> Request
If a line in the records below includes the word "none", count it, then give the total and nothing else.

Content revision data
────

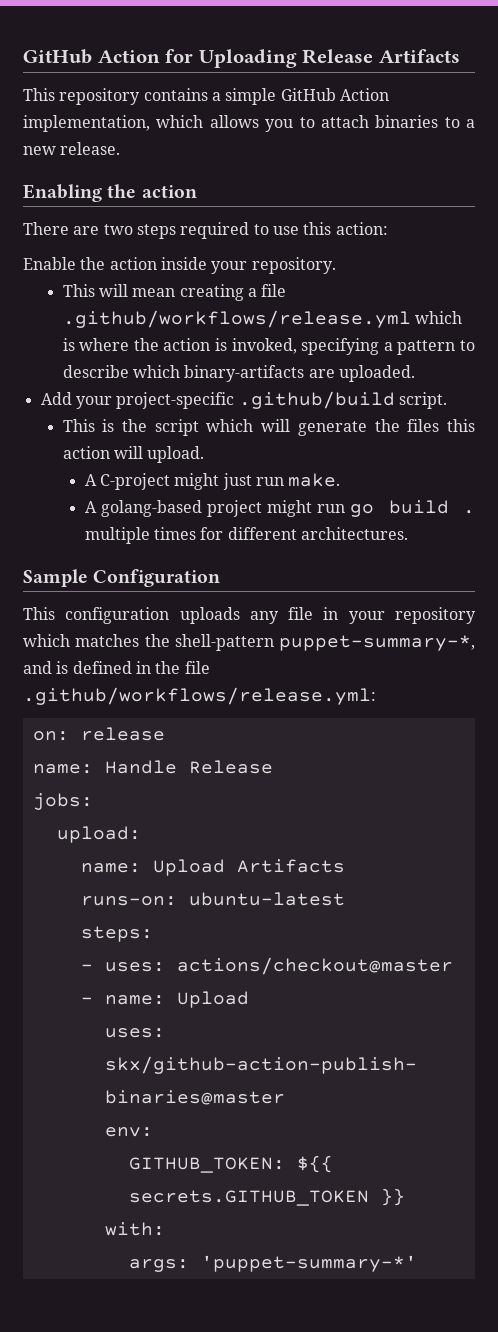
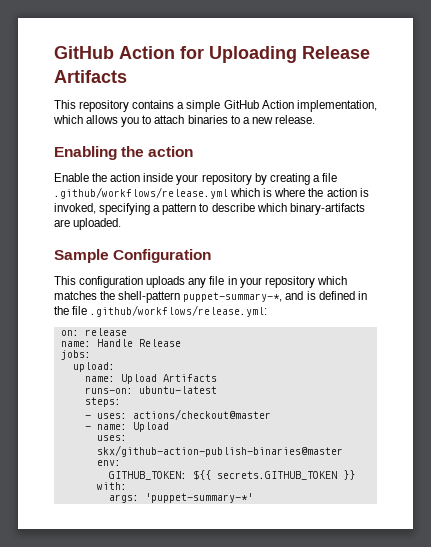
[23,222,388,239] // There are two steps required to use this action: -> (194, 151) none
[251,257,336,274] [62,284,176,297] repository. // This will mean -> [201,173,267,185] repository by
[40,391,447,409] [62,419,475,436] [62,446,205,463] [84,473,341,490] [84,500,476,517] [84,527,408,544] // Add your project-specific .github/build script. // This is the script which will generate the files this action will upload. // A C-project might just run make. // A golang-based project might run go build . multiple times for different architectures. -> (122, 224) none

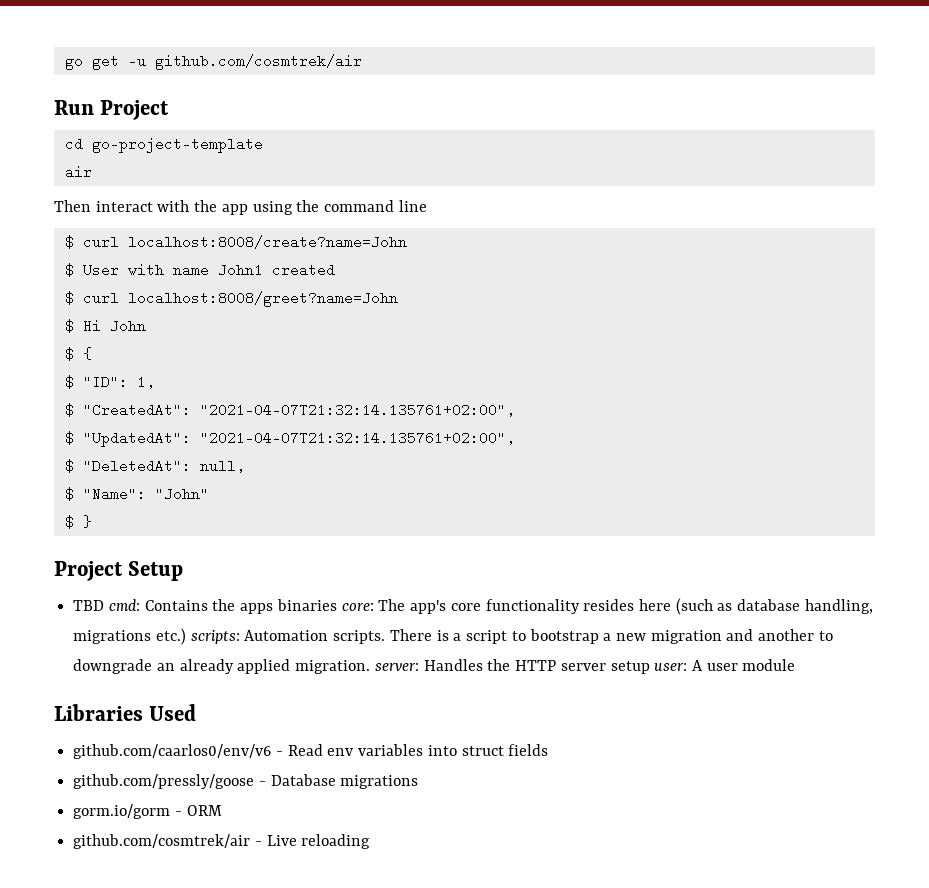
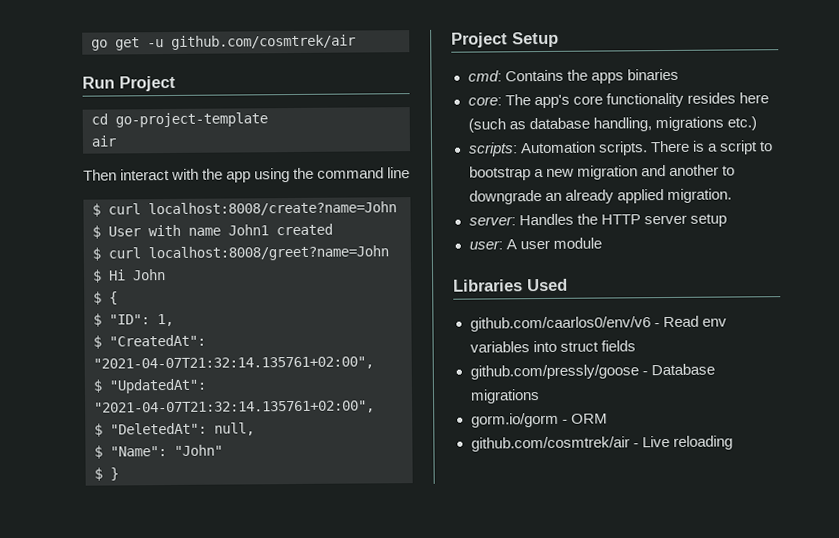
[73,600,105,611] TBD -> (559, 39) none
(337, 605) none -> (679, 74) //
(186, 636) none -> (757, 123) //
(371, 667) none -> (732, 196) //
(650, 667) none -> (727, 220) //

────

> Solution to this task
7